| Exercise details |
Count up the lines below in which the string "integrated" appears. The reply should be that number alone.

··· The data ···

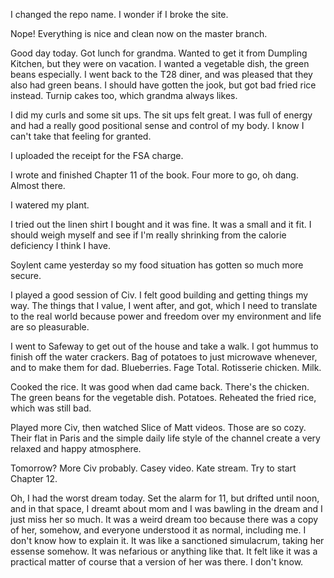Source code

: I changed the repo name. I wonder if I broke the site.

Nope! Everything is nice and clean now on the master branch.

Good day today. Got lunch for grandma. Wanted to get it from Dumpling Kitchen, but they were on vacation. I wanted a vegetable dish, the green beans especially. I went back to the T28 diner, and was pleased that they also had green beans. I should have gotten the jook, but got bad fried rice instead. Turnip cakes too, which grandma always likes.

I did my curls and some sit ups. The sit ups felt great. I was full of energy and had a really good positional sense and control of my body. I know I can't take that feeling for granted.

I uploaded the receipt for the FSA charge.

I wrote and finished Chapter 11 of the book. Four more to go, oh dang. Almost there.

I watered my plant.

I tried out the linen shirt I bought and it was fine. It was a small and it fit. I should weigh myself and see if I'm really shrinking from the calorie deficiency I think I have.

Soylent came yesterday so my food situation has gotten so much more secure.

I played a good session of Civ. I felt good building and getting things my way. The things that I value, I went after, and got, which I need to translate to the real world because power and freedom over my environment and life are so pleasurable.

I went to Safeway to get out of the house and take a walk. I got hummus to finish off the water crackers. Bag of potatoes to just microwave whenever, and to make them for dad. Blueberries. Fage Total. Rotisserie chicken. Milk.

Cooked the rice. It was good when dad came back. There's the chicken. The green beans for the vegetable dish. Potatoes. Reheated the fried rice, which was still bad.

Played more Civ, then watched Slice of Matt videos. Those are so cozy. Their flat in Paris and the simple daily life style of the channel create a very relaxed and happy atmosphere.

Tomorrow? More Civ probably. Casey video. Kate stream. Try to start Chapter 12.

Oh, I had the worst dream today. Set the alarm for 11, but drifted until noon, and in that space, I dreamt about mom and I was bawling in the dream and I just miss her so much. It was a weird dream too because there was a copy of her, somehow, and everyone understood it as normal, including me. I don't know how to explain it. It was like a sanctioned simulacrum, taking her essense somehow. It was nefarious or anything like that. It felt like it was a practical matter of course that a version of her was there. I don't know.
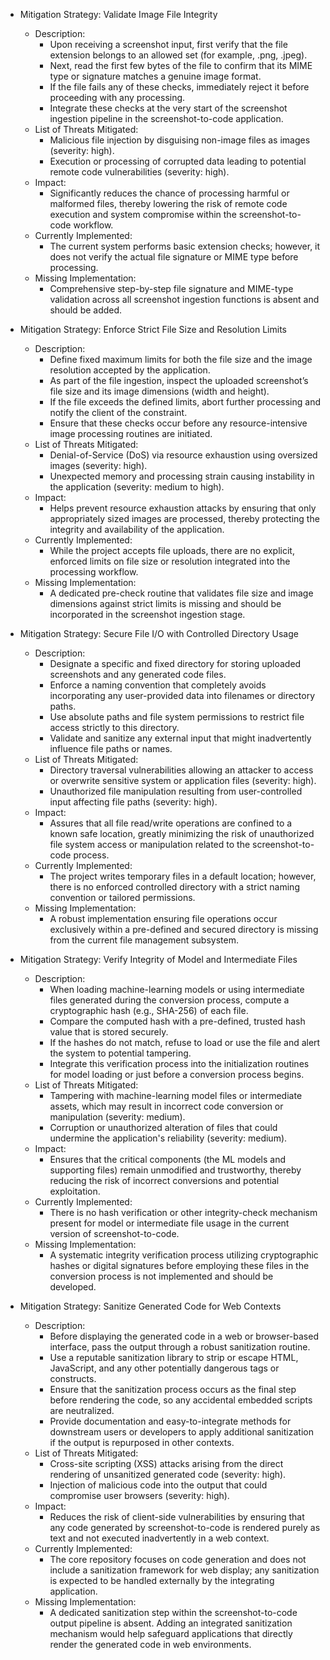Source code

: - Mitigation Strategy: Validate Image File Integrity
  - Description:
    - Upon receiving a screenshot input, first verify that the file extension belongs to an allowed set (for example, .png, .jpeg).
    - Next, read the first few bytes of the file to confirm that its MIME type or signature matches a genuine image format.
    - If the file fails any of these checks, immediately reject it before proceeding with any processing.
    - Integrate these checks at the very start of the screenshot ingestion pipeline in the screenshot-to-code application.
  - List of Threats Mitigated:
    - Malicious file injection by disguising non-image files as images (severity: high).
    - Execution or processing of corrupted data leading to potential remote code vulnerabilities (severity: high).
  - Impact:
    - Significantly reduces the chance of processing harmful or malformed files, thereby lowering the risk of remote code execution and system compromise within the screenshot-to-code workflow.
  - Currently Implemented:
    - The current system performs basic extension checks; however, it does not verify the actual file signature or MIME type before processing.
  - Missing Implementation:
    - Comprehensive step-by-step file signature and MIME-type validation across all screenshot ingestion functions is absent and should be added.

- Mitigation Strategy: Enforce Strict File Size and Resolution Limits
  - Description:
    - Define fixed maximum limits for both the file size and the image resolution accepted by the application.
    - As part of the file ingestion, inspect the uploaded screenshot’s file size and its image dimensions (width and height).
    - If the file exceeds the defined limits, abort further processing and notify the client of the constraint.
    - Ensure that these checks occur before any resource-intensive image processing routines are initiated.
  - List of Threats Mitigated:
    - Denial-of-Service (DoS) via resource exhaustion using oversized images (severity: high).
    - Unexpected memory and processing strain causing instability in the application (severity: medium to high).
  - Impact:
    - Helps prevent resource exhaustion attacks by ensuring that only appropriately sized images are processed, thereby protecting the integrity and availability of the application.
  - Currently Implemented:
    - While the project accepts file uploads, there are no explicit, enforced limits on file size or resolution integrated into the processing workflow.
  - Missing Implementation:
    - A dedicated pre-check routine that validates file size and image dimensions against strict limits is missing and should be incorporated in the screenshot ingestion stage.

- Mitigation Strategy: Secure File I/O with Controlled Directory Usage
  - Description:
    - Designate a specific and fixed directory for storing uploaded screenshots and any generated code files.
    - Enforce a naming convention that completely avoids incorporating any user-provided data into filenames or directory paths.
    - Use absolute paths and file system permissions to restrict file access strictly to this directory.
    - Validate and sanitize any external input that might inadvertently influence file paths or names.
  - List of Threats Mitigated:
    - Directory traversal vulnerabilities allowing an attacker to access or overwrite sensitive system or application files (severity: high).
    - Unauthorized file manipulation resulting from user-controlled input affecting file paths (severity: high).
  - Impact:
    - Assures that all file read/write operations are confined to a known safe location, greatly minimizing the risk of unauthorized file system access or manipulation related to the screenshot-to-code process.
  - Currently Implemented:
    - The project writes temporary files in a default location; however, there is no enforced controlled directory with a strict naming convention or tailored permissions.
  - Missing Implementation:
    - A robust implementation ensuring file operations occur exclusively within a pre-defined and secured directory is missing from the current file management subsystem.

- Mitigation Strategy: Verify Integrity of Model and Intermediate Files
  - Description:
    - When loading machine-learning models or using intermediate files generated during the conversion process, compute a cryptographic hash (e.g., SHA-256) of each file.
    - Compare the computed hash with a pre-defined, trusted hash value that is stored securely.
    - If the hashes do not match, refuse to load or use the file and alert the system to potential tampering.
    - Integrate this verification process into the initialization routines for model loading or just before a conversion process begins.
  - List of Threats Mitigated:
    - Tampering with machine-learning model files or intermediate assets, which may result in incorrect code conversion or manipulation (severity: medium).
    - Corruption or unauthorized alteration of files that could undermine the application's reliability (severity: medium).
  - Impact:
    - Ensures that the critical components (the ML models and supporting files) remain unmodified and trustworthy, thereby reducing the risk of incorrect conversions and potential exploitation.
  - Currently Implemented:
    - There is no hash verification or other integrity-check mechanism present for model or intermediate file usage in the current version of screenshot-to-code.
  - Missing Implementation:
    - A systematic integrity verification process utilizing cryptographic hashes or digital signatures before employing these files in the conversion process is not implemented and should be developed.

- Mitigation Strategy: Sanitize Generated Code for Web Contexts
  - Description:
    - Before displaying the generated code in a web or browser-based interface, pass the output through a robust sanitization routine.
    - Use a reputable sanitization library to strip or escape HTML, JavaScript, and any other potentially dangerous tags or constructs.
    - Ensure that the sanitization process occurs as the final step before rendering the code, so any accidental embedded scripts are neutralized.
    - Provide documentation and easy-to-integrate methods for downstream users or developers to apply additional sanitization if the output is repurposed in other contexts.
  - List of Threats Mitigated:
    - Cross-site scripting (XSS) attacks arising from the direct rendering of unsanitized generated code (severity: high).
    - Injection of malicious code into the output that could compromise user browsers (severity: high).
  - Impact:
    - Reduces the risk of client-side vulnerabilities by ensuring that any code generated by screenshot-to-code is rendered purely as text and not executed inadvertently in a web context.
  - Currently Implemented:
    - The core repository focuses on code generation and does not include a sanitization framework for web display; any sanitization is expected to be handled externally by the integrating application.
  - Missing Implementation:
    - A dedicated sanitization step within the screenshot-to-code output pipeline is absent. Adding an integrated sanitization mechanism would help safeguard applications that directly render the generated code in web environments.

···
··· The data ···

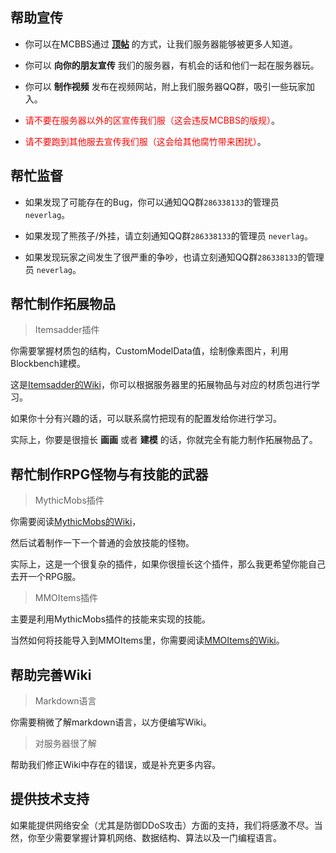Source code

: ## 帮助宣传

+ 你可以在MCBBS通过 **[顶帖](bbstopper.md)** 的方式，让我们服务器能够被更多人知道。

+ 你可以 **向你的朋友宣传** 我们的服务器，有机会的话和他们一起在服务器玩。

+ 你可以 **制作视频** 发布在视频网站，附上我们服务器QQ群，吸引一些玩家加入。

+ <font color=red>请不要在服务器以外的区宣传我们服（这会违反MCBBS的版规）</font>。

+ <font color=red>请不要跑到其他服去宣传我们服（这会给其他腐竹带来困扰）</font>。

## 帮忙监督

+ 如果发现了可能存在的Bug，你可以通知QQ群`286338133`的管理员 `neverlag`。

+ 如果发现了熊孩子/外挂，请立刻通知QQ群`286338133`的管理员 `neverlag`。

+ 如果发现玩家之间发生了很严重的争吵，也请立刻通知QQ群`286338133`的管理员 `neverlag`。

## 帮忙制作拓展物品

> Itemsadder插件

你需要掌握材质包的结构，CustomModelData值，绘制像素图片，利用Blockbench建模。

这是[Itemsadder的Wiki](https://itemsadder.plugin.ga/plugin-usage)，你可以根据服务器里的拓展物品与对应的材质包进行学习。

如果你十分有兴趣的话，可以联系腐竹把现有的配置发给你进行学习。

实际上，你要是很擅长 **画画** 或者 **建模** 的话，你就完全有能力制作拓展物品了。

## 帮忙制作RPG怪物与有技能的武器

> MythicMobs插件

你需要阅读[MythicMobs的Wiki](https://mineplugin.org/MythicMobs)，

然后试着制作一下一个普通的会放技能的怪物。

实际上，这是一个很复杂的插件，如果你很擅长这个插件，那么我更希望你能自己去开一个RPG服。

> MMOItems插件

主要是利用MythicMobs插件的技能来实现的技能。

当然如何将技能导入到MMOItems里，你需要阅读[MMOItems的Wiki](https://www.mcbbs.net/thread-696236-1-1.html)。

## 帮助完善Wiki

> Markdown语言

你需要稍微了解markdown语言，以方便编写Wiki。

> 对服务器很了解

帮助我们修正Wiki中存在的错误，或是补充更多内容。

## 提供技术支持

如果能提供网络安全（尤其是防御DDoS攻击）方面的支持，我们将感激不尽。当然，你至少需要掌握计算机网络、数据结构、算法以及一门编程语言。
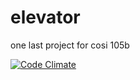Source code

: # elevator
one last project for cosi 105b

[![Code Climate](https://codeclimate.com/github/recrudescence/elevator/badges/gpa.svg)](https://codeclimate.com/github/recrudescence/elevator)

···
··· The data ···

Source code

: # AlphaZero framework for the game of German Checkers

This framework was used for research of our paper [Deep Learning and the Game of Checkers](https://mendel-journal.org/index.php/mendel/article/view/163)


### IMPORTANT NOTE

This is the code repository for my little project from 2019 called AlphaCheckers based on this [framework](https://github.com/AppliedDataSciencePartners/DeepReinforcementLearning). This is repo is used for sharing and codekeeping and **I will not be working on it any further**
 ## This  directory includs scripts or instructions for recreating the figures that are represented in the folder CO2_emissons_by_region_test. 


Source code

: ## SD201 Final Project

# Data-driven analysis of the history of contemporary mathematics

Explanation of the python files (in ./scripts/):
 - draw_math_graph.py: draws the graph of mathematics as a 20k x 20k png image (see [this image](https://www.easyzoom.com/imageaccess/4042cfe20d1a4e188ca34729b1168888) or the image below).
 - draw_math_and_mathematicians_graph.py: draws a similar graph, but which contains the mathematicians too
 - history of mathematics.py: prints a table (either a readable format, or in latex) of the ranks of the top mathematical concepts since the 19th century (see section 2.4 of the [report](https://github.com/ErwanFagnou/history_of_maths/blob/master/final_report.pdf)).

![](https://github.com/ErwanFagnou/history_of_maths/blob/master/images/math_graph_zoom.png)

···

| Output of the task |
2